His diet plan consisted of four regular small meals to be taken at certain times of the day, in addition to exact measurements of foods to be consumed in solid and liquid form. For breakfast, he advises ‘six ounces solid, nine liquid’; at 2pm‘ten to twelve ounces solid, and ten liquid’; at 6pm ‘two to four ounces solid, nine liquid’ and at 9pm‘four ounces solid and seven liquid’. The plan omitted sugar and most carbohydrates, and included beef, kidneys, fish, bacon, unsweetened tea or coffee, vegetables (‘except potato, parsnip, beetroot, turnip, or carrot’), poultry and unsweetened fruit.’
Like Banting, in 1893 Beauty and Hygiene for Women and Girls identified that obesity was caused by over consumption of carbohydrates. It also named fat as a cause of weight gain, informing its readers that:
[o]besity is produced by a too abundant accumulation of fat in the cellular tissues of the body, and arises when not hereditary, from numerous causes, such as over-indulgence in sweets and “fatty” foods.
Thus, one of the most common methods for reducing weight was a regulated diet, devoid of fat and sugar. The magazine stated that in order to cure stoutness, ‘a strict regiment is necessary which must be carried out conscientiously’. This regime was so exacting that it was advised that ‘[a]ll sugary, starchy, or fatty foods are bad…pastry, beer, liquids and cocoa should not be touched’ and, even more extreme, ‘[a]lmost all liquids are fattening, even water’.Yet, The Girl’s Own Paper (1900) takes a less severe perspective upon the fat content of water since it claimed that ‘[c]hocolate as a drink can scarcely be said to be fattening because it contains so little of anything except water.’ Yet it does state that ‘[m]ilk must be taken in moderation’ and, unlike Banting whose diet included ‘two or three glasses of good claret, sherry, or Madeira’, recommended that ‘[a]lcohol must be avoided in any form.’
The readers of publications such as Beauty and Hygiene and The Girl’s Own Paper were concerned about their diet, evidenced in correspondence which questions the fat content of certain foods.
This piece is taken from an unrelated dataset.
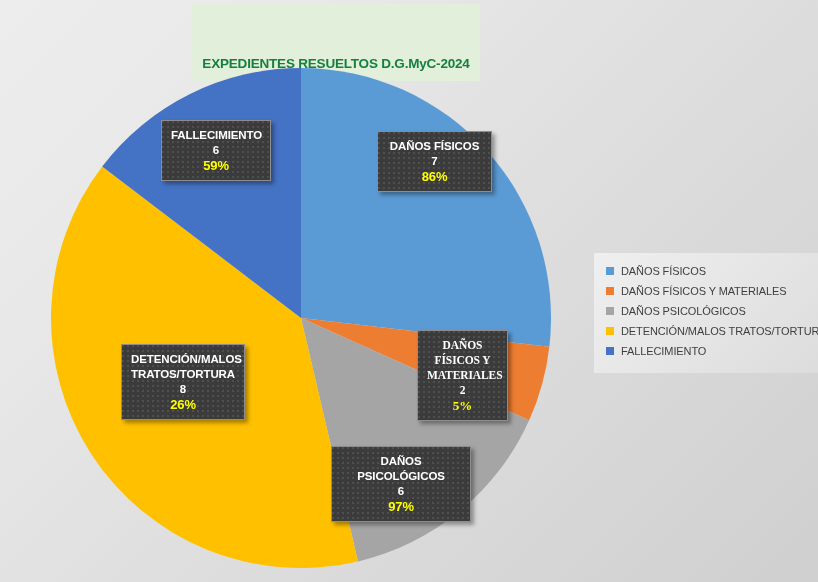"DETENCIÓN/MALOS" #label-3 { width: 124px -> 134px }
The magazines conclude that not only is ‘chocolate in every form…fattening, chiefly because of the sugar it contains’ but, like Banting, told its readers to omit potatoes, ‘[c]arrots, turnips, maize, parsnips and artichokes.’ These starchy foods must be avoided if the Victorian woman was to achieve a slender figure, which also meant cutting out ‘brown bread, puddings [and] pastry.’
Nineteenth century women not only moderated their intake of food, they also employed purging methods in order to rid themselves of any unwanted substances that they had consumed. Purges ‘consisted of “cleansing” through vomiting, laxatives, and enemas.’ Laxatives included Sulphur and ‘the administration of a calomel, a mercury salt.’ Yet, calomel was poisonous and ‘[l]ong term use caused the gums, the teeth and eventually the tongue and entire jaw to erode and fall off.’ This demonstrates the extreme lengths to which women went in order to remain fashionably slender. In addition to laxatives, women often drank ‘a daily glass of vinegar, which was thought to both whiten the skin and reduce corpulence’.
In addition to dieting and purging, women were also advised to sleep in a hard bed, rise early, take a walk before breakfast and restrict fluid intake. Patriarchal conceptions of the ideal female form that was represented in magazines affected women’s behaviour, to the point that they engaged in dangerous practices such as extreme dieting and tight-lacing in their quest to accord with the wasp-waisted model!